Segment Open
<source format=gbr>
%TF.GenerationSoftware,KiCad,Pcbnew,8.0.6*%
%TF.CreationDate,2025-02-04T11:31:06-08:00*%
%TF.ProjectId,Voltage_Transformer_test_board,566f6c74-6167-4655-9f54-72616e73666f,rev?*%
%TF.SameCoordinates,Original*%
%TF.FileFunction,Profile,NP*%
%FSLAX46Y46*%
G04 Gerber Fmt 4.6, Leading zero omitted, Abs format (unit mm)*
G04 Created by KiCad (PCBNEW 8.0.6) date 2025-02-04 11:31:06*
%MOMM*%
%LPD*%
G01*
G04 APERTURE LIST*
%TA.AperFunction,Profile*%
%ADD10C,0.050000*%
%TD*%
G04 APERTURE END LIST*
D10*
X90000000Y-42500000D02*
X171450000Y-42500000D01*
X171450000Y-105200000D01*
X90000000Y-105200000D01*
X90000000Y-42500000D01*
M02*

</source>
Segment Closed
Segment Open
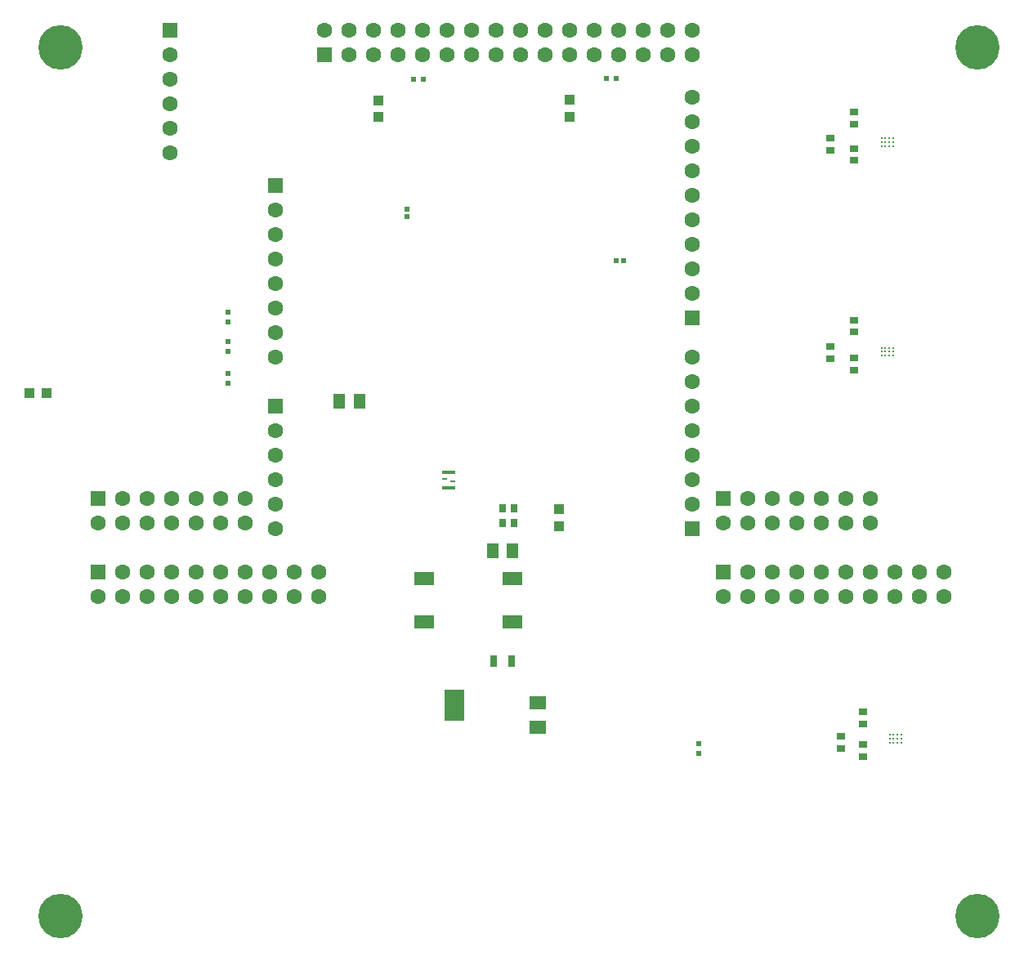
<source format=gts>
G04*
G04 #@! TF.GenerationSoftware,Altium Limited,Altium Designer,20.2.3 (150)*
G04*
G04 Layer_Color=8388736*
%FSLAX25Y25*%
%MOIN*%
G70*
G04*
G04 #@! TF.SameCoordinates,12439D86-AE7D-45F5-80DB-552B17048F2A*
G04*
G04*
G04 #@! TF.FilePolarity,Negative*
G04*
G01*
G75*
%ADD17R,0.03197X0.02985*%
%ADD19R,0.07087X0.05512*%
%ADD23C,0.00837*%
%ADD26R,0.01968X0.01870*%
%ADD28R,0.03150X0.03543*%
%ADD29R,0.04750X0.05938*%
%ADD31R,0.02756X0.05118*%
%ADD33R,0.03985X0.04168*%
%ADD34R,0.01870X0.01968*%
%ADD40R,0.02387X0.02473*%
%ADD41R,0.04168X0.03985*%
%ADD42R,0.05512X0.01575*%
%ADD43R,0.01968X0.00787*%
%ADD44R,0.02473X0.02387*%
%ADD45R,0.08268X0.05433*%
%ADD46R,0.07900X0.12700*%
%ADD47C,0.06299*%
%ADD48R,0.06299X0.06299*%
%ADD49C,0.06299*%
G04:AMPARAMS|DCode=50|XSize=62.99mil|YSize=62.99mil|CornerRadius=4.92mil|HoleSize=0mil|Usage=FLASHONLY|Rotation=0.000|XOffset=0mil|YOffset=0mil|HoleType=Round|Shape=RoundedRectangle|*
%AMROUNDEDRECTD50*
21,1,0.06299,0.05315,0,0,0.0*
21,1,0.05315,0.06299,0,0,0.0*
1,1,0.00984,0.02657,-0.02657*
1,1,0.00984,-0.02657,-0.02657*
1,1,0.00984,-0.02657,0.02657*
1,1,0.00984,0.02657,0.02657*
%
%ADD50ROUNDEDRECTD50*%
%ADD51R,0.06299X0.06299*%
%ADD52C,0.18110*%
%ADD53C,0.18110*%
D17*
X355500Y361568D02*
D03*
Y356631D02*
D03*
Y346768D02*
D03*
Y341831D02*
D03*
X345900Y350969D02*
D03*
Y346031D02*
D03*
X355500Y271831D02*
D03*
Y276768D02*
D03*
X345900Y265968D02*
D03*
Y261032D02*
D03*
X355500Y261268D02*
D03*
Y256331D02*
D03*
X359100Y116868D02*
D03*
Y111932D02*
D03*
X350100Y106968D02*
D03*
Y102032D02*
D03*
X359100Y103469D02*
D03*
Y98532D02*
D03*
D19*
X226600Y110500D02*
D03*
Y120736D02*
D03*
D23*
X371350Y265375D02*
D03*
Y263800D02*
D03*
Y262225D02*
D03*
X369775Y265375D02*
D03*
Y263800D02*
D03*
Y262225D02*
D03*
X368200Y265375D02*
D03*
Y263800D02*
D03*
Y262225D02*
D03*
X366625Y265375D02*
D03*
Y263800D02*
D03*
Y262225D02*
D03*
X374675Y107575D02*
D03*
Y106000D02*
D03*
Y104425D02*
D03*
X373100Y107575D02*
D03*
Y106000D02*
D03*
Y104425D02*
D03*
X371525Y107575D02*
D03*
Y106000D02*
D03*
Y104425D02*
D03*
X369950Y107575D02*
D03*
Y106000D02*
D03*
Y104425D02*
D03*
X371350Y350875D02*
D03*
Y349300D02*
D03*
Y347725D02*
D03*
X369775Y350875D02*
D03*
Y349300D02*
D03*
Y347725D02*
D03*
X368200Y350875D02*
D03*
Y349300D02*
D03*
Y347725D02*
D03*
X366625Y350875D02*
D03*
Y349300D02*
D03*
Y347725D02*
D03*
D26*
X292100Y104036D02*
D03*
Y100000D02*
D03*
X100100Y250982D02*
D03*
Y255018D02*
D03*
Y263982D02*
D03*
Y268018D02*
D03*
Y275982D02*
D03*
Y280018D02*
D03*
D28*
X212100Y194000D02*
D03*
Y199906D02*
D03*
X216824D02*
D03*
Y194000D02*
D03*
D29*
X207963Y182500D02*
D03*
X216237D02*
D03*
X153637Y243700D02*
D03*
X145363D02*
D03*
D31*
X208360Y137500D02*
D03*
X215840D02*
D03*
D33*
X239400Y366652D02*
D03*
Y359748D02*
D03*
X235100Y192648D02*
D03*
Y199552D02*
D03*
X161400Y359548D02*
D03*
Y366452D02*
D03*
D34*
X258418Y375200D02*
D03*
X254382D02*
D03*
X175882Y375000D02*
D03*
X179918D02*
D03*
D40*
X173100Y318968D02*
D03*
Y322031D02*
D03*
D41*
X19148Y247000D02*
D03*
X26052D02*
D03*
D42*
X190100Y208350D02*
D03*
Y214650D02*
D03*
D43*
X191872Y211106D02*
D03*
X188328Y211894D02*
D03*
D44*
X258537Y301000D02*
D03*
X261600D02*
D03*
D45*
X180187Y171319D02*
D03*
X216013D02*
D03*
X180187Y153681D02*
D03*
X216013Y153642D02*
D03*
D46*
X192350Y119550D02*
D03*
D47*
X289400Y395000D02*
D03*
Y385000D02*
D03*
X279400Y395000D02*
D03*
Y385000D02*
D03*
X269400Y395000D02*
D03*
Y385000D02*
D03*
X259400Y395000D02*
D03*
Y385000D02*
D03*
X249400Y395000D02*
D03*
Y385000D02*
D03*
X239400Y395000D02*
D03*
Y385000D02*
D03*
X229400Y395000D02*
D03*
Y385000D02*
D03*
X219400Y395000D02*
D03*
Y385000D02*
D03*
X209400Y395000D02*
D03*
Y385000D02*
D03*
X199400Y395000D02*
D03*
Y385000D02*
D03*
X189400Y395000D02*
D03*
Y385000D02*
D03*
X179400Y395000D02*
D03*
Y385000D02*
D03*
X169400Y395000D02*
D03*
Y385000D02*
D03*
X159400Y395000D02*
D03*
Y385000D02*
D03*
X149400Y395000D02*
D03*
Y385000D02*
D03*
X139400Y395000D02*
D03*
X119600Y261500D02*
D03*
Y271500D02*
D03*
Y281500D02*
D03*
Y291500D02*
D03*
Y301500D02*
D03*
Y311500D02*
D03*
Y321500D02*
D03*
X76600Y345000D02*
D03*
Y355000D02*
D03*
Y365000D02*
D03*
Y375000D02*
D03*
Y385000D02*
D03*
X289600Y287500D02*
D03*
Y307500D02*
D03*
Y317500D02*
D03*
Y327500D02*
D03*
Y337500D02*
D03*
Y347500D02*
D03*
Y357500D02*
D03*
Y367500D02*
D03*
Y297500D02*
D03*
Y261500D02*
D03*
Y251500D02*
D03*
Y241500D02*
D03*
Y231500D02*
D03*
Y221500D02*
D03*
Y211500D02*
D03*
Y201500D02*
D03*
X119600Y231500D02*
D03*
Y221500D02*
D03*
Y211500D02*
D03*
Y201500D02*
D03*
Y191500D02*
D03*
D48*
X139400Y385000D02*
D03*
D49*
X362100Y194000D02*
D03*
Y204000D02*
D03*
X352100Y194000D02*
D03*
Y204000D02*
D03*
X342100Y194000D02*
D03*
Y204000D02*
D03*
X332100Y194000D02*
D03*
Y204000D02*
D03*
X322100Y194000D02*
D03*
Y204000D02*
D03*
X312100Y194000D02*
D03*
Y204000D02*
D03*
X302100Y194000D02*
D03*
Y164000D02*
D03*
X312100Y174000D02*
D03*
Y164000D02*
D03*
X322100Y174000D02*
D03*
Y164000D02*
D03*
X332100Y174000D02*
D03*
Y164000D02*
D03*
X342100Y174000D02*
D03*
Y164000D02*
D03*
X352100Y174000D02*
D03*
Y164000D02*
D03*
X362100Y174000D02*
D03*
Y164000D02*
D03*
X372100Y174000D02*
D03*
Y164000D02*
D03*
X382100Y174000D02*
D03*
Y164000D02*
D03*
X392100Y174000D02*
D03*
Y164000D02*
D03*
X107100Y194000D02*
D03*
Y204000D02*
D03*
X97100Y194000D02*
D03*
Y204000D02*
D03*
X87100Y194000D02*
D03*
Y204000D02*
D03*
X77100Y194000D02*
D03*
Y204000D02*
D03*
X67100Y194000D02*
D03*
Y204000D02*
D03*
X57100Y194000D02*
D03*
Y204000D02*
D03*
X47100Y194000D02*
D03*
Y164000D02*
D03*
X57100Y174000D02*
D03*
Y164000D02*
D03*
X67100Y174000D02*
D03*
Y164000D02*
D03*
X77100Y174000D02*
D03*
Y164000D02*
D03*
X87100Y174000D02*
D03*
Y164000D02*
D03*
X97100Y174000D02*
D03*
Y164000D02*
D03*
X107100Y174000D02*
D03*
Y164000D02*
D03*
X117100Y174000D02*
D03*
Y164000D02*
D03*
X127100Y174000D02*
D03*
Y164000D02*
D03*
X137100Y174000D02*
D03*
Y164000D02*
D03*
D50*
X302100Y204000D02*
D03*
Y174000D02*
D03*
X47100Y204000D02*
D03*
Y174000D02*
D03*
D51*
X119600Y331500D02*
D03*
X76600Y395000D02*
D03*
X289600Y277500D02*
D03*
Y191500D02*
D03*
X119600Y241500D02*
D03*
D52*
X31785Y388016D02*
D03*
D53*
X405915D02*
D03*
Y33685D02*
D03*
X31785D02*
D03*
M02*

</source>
Segment Closed
## The task
Each line of the material that has the word "format" belongs in the answer.

## Problem solution
<source format=gbr>
G04 Gerber Fmt 4.6, Leading zero omitted, Abs format (unit mm)*
<source format=gts>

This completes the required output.